P163. Quality of life for patients with deep remission vs. clinical remission and deep remission vs. absence of mucosal ulceration: 3-year data from CHARM/ADHERE
J.-F. Colombel1, R. Panaccione2, E. Louis3, M. Yang4, M. Skup4, P.F. Pollack4, R.B. Thakkar4, A. Camez4, P.M. Mulani4, J. Chao4, W.J. Sandborn5, 1Centre Hospitalier Universitaire de Lille, Hôpital Claude Huriez, Lille, France, 2University of Calgary, Calgary, Alberta, Canada, 3University of Liège and CHU Liège, Liège, Belgium, 4Abbott Laboratories, Abbott Park, IL, United States, 5University of California, San Diego, La Jolla, CA, United States
Deep remission (DR), defined as clinical remission (CR) + absence of mucosal ulceration (AMU), is an emerging treatment goal in Crohn's disease (CD). We compared quality of life (QOL) outcomes for up to 3 years in patients with DR vs. CR only and DR vs. AMU only.
The 56-week CHARM trial and its 2-year open-label extension ADHERE were analyzed. Endoscopies were not performed in CHARM/ADHERE; thus, AMU was predicted via an index derived from a combination of biomarkers and patient self-reported symptoms. DR was defined as Crohn's Disease Activity Index (CDAI) value <150 + predicted AMU. The QOL outcomes included the achievement of normal status on the Short Form 36 [SF-36] physical component summary (SF-36 PCS >50)/mental component summary (SF-36 MCS >50) and Inflammatory Bowel Disease Questionnaire remission (IBDQ >170). Multivariate logistic regression, adjusting for adalimumab (yes/no) and baseline QOL status, was conducted using the observed values at each visit from Week 26 to Week 164 to assess QOL differences between DR vs. CR and DR vs. AMU. Average QOL changes from baseline were calculated.

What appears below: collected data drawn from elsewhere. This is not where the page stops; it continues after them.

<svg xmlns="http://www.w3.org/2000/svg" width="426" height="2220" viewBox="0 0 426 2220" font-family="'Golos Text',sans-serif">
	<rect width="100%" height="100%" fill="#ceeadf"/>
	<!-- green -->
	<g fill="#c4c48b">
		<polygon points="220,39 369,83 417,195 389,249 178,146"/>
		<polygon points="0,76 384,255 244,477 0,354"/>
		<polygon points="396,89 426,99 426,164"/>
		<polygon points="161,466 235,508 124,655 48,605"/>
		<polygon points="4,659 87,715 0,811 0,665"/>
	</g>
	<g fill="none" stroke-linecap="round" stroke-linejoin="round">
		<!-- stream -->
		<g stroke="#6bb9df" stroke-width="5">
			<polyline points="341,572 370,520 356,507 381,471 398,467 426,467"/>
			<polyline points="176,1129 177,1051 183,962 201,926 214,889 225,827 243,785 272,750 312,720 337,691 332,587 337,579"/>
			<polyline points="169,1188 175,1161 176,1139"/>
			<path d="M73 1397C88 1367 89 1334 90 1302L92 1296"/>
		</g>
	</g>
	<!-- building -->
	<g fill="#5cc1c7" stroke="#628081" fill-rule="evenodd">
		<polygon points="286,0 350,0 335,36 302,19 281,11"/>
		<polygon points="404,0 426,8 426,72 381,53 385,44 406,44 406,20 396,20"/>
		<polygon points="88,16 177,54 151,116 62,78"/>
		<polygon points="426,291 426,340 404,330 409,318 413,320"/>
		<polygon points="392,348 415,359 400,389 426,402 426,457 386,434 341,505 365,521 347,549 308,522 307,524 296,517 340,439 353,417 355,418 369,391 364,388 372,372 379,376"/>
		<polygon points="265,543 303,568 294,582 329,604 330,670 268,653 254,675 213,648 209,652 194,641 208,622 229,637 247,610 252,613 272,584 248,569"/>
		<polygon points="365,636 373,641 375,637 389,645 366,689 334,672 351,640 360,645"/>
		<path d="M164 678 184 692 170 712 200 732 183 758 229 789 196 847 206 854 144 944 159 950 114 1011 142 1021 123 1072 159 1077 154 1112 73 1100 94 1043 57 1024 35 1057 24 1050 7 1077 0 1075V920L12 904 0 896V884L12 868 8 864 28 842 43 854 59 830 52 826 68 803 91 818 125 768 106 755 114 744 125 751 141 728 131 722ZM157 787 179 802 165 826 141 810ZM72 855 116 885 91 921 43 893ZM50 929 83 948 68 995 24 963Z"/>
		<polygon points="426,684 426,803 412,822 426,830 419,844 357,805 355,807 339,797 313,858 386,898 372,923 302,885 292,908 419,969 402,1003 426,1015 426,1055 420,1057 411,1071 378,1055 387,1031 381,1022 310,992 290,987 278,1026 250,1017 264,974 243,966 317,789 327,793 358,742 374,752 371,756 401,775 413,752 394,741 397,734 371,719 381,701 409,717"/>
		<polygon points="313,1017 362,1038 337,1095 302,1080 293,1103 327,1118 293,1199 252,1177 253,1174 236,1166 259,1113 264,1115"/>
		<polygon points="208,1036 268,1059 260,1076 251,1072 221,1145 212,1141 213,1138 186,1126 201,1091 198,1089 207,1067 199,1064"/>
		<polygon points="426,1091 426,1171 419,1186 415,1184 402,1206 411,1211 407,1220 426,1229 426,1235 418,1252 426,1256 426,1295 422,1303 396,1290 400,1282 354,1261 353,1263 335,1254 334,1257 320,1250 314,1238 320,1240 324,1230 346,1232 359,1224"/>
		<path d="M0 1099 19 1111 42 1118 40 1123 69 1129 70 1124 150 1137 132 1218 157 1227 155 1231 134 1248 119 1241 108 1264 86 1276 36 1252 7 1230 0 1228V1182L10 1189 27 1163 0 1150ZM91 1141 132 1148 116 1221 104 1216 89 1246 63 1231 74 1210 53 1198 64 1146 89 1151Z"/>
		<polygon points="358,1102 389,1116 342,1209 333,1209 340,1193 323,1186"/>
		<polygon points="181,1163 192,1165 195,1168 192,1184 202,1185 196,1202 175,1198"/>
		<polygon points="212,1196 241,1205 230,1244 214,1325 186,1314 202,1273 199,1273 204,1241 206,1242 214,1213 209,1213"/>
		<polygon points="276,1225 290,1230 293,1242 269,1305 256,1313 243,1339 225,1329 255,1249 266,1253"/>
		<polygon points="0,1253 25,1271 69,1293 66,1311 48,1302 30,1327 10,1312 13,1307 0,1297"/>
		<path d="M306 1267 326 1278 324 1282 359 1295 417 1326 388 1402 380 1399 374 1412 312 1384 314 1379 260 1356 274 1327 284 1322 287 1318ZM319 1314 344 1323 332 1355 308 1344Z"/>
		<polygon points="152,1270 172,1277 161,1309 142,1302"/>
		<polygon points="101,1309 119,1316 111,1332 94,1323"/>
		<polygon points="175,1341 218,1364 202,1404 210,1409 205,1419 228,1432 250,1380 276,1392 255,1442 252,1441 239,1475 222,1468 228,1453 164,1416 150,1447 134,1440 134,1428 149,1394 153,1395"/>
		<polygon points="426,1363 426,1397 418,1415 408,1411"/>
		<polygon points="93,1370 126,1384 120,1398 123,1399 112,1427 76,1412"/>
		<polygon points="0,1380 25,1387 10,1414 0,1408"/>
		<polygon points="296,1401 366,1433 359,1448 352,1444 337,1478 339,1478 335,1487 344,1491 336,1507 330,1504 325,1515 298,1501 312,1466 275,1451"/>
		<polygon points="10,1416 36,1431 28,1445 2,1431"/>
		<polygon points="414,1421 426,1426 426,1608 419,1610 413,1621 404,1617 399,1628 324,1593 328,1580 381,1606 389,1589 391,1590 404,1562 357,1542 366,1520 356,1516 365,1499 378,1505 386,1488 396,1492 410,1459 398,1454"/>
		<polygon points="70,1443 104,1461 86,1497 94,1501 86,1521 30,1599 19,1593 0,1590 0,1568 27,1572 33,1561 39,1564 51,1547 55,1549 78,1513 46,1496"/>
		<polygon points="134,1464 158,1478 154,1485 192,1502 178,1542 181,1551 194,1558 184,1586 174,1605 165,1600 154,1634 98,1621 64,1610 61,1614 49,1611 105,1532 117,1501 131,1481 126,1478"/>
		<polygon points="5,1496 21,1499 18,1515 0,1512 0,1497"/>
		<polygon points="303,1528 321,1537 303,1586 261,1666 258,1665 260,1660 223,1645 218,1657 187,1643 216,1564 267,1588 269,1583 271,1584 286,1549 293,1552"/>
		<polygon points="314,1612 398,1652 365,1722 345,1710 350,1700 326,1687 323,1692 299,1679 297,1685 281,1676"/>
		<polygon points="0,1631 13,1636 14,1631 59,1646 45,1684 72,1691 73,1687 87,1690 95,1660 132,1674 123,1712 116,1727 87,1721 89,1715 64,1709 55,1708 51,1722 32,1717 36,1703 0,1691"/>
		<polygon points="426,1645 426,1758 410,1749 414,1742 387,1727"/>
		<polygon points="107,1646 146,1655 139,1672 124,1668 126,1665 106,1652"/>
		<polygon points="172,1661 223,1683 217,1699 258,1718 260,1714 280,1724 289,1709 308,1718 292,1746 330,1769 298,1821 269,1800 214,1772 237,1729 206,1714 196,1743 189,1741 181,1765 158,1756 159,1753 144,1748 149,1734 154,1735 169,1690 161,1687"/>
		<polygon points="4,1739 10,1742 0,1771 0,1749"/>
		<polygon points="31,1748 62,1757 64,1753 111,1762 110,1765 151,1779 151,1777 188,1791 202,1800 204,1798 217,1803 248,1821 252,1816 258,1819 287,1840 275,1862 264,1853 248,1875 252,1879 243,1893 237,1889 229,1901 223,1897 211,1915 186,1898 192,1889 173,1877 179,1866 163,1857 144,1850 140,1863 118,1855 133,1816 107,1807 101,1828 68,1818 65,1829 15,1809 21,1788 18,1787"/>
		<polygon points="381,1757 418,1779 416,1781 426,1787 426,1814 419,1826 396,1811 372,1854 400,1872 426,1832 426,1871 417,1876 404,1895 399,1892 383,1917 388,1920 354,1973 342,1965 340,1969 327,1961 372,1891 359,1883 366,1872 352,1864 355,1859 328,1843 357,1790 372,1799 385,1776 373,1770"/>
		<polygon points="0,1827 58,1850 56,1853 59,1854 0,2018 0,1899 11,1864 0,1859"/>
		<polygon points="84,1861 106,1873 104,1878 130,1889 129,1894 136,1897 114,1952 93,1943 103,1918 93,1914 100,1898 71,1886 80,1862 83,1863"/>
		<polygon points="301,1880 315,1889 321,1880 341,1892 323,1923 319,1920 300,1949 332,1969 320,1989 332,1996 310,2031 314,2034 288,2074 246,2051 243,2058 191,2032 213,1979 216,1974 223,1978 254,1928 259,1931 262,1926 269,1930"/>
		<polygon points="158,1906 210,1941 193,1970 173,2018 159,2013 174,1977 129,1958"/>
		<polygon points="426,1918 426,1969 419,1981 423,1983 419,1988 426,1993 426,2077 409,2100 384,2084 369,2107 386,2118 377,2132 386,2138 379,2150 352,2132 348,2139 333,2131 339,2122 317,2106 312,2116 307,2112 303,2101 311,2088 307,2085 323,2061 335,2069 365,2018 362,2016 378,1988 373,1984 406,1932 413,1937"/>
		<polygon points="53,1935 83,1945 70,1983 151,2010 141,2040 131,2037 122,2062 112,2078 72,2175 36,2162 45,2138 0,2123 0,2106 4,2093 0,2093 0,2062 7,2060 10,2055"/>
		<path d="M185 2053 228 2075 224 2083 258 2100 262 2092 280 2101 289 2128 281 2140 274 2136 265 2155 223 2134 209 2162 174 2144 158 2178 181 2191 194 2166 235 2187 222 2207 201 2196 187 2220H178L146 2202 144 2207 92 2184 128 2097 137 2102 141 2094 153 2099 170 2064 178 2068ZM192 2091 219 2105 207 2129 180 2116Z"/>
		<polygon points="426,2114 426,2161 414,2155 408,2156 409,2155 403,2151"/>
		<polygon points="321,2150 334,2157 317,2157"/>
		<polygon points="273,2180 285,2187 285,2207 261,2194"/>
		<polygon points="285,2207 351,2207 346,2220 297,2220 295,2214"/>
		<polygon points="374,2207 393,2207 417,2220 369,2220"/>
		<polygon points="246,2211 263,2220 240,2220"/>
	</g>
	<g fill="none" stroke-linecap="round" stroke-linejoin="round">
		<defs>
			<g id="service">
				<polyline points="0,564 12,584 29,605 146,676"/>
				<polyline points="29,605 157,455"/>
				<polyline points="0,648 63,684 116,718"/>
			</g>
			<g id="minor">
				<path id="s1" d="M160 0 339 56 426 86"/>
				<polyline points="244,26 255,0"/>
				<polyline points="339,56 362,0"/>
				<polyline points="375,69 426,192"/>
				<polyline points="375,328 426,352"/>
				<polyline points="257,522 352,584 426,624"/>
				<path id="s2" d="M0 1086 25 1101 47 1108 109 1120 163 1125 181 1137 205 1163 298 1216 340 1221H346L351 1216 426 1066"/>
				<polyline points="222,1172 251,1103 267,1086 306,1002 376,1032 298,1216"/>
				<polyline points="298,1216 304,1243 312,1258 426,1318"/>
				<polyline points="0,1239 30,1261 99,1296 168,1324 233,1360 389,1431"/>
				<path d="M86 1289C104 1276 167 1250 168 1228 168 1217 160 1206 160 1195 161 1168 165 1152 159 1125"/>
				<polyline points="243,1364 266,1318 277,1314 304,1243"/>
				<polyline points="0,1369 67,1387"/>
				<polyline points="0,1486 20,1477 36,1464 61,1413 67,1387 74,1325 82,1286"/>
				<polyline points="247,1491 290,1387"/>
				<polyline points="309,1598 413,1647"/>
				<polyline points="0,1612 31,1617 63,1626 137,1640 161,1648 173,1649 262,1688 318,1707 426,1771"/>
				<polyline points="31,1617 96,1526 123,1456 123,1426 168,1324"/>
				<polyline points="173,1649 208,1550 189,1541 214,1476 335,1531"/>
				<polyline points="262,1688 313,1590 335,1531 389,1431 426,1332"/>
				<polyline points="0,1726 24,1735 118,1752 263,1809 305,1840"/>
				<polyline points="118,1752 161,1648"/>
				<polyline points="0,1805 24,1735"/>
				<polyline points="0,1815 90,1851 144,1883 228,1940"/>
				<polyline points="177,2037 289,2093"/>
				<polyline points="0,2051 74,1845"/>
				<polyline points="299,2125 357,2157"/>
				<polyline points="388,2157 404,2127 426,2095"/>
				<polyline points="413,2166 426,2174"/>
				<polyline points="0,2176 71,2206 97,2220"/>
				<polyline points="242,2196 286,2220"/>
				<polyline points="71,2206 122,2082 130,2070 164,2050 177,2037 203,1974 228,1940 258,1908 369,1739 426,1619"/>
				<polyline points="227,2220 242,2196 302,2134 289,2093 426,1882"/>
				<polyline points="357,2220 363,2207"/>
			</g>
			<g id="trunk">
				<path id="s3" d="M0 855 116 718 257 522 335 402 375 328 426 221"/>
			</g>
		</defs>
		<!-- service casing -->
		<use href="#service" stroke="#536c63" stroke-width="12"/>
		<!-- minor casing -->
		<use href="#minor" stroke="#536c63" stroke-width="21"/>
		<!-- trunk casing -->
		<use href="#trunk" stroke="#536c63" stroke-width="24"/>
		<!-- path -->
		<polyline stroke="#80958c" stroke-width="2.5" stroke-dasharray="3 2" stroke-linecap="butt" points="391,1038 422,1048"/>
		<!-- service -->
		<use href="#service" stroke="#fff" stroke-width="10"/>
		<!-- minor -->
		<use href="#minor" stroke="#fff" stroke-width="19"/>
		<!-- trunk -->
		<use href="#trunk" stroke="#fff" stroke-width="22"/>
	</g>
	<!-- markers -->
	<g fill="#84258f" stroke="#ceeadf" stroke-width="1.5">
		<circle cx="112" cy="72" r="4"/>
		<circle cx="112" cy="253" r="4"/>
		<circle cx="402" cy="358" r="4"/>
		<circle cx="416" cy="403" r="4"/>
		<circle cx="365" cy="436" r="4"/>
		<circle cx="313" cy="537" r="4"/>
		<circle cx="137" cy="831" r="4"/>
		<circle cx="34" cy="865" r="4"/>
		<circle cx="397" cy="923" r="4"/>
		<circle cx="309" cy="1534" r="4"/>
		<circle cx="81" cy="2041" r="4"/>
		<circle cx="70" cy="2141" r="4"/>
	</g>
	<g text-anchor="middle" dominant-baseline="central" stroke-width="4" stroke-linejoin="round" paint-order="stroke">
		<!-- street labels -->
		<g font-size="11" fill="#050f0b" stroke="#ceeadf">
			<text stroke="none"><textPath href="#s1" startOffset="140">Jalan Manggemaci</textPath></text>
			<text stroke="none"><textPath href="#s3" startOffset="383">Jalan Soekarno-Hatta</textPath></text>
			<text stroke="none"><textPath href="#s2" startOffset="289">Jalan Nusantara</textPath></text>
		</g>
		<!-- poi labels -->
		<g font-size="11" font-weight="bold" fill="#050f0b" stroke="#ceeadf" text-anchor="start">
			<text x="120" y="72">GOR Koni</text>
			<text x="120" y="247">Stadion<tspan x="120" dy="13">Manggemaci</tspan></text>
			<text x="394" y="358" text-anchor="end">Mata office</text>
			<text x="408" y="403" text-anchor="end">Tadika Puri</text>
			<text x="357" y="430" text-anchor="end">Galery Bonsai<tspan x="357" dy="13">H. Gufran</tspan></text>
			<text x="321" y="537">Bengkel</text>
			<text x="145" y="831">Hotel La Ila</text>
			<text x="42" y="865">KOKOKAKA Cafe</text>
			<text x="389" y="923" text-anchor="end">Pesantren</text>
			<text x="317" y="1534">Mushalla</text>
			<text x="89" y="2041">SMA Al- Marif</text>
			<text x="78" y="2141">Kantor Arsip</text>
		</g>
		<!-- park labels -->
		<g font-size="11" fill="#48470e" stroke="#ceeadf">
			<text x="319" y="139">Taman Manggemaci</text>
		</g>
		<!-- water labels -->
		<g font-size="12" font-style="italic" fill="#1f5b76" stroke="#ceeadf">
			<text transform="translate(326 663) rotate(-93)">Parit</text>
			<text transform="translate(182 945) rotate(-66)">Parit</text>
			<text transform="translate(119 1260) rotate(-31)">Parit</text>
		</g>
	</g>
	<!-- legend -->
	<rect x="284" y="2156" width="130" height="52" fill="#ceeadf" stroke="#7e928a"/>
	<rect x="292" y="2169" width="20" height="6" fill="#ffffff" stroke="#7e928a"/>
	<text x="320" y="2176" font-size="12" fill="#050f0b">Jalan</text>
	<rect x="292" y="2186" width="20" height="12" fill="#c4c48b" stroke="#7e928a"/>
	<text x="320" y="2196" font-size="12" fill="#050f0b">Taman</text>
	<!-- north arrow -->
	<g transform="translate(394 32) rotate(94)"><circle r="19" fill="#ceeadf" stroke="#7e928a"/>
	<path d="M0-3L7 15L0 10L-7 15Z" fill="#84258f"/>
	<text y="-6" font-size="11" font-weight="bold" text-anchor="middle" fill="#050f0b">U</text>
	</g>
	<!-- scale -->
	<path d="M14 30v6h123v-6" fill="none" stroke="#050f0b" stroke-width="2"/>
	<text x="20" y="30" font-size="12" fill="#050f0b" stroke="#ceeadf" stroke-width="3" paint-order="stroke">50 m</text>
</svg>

A total of 778 patients were included in this assessment regardless of the treatment patients were randomized to. Odds of achieving normal status on SF-36 physical component summary and IBDQ remission were significantly greater for patients who achieved DR vs. CR or AMU only (Table 1). DR was associated with greater likelihood of SF-36 normal mental health status vs. AMU. IBDQ score improvements from baseline were significantly greater for DR vs. AMU at various time points. Improvements were also seen for DR vs. CR only (Table 2). Results for SF-36 improvements between DR vs. CR or AMU only were similar (data not shown).
|OR (95% CI)|
|DR vs. CR Only||DR vs. AMU Only|
|SF-36 PCS >50||2.0a (1.5, 2.8)||5.5a (3.4, 7.8)|
|SF-36 MCS >50||1.0 (0.7, 1.4)||4.1a (2.9, 5.8)|
|IBDQ >170||2.5a (1.7, 3.6)||11.1a (7.5, 16.4)|
|aP < 0.001.|
|IBDQ increase from baseline|
|Wk 26||Wk 56||Wk 92||Wk 116||Wk 140||Wk 164|
|DR vs. AMU||27.4a||22.8a||23.9a||30.1a||32.7a||20.4a|
|DR vs. CR||5.1||1.1||7.3||12.3a||10.2a||11.5a|
|aP < 0.05.|
Patients with CD who achieved predicted DR maintained better physical and disease-specific QOL outcomes for up to 3 years compared with patients who achieved only CR or AMU.
1. Sandborn WJ, et al. (2012), J Crohns Colitis 6(1Suppl): S3.